Goalie: Chris Osgood (337 GP, 196-91-42, 29 SO, 2.36 GAA, 0.909 PCT)
Honourable Mention to Tim Cheveldae
Now some might be surprised not to see Mike Vernon’s name here, especially considering he won the Conn Smythe as Playoff MVP when the Wings won the Stanley Cup in 1997. Vernon was brought in from Calgary (for Steve Chiasson), partly due to the Wings’ first-round upset at the hands of the San Jose Sharks in the 1994 playoffs. He was the #1 man for the ’94-95 season, where they lost to the New Jersey Devils in the 1995 Stanley Cup Finals. He lost the #1 job to Chris Osgood in ’95-96, and was largely the back-up in ’96-97 until he grabbed the #1 role in the 1997 playoffs. But the Wings felt Osgood was ready to take the reins, so Vernon was dealt to San Jose before the ’97-98 season. The move worked out, as Osgood was in net for their 1998 Cup win (and after a few other stops, he was the #1 man for their 2008 Cup win as well).
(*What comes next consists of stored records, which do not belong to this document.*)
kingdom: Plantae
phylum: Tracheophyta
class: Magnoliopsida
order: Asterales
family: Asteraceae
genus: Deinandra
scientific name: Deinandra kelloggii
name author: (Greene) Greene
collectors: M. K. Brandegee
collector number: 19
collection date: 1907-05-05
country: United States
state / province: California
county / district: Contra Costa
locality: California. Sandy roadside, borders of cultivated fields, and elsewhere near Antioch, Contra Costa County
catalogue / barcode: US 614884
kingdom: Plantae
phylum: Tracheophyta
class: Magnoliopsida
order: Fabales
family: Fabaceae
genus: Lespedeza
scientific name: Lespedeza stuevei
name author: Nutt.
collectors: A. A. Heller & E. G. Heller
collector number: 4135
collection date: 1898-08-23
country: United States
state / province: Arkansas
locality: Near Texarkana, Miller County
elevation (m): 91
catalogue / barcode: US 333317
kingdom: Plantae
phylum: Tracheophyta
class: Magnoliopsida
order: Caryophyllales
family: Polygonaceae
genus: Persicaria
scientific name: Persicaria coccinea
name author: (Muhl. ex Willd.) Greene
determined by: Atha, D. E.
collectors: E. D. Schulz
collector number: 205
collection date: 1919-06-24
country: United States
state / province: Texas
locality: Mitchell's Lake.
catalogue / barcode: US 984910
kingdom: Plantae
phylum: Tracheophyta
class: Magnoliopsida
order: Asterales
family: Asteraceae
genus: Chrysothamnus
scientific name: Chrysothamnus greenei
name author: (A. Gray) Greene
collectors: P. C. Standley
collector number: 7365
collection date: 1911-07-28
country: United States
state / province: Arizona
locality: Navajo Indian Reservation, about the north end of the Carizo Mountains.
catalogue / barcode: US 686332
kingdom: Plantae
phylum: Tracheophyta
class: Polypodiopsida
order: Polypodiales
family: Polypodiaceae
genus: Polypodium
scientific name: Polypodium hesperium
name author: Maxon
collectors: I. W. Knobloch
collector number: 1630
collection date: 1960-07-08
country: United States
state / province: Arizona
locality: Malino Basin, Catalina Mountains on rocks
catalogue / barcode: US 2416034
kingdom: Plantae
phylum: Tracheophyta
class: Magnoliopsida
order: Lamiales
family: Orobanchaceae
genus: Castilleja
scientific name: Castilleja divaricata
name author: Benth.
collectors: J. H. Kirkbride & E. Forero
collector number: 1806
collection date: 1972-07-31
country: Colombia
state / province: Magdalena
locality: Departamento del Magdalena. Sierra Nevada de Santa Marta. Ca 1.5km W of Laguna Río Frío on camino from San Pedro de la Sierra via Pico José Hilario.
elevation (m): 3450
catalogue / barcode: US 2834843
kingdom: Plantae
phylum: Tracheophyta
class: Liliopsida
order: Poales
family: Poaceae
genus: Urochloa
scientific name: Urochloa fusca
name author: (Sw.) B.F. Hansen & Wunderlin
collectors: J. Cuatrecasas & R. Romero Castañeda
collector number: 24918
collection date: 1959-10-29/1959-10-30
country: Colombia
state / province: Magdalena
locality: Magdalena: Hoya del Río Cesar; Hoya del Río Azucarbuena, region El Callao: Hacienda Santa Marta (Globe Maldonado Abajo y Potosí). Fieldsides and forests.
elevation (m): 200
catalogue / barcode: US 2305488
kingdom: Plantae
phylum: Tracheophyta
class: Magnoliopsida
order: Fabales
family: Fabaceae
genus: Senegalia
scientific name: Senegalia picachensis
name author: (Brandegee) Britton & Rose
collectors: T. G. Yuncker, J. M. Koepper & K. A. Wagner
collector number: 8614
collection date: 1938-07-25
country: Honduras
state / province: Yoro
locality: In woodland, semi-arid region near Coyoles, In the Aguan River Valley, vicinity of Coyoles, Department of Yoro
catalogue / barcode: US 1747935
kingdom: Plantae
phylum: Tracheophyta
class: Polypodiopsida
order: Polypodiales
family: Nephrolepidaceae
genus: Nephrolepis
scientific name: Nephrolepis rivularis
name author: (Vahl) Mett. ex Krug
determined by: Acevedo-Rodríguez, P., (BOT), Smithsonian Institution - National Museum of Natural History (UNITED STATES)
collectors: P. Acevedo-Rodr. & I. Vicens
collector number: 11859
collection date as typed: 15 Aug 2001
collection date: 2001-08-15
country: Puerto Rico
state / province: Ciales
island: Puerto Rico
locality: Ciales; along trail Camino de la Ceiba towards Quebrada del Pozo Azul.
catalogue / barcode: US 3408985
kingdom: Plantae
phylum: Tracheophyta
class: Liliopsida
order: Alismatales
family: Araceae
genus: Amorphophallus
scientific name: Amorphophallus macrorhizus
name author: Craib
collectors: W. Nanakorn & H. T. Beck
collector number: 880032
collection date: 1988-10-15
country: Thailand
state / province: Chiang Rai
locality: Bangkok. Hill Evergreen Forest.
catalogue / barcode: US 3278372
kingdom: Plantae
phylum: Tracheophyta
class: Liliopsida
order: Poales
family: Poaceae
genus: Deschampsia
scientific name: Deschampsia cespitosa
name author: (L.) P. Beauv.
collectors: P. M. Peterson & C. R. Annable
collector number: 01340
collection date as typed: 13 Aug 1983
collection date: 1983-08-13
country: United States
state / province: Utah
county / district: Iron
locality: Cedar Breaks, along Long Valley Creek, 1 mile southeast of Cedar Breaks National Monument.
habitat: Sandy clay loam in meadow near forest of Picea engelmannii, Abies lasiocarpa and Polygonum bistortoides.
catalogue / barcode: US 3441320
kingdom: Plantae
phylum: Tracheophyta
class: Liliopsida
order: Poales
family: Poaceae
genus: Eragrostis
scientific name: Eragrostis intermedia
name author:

Osgood suffers from the same problem as Toronto Blue Jays’ manager Cito Gaston: the belief that the team could have won with ANYBODY in that position. The fact is that Osgood was a quality netminder. He was fantastic in ’95-96, finishing as a Second Team All-Star, winning the Jennings (with Vernon) for allowing the fewest goals during the regular season, and playing in the 1996 All-Star game. That was by far his best year: he went 39-6-5 with a 2.17 GAA and .911 PCT. Osgood was remarkably consistent: he played 50+ games and won 30+ games four times, and had two other 29+ win seasons. He was never below .500, and he had four seasons of 5-6 shutouts. His goals-against average was typically in the 2.20-2.30 range, and only once was he above 2.50. Overall he had a 64.3% win percentage along with two Stanley Cup rings. No matter how good the team was in front of him, you can’t ignore the results Osgood achieved in net. Honourable mention to Tim Cheveldae; despite being a playoff scapegoat, he had decent results for the Wings. Three 30+ win seasons, and a respectable 9 shutouts in 234 games. His best run (’91-92 to ’92-93) saw him go 72-47-16 with a 3.22 GAA and .887 PCT. Not earth-shattering numbers, but solid enough considering the offensive era he was playing in. He was also the undisputed #1 for three years, playing in 204 games between ’90-91 to ’92-93, which is why he gets the Honourable Mention call ahead of Vernon.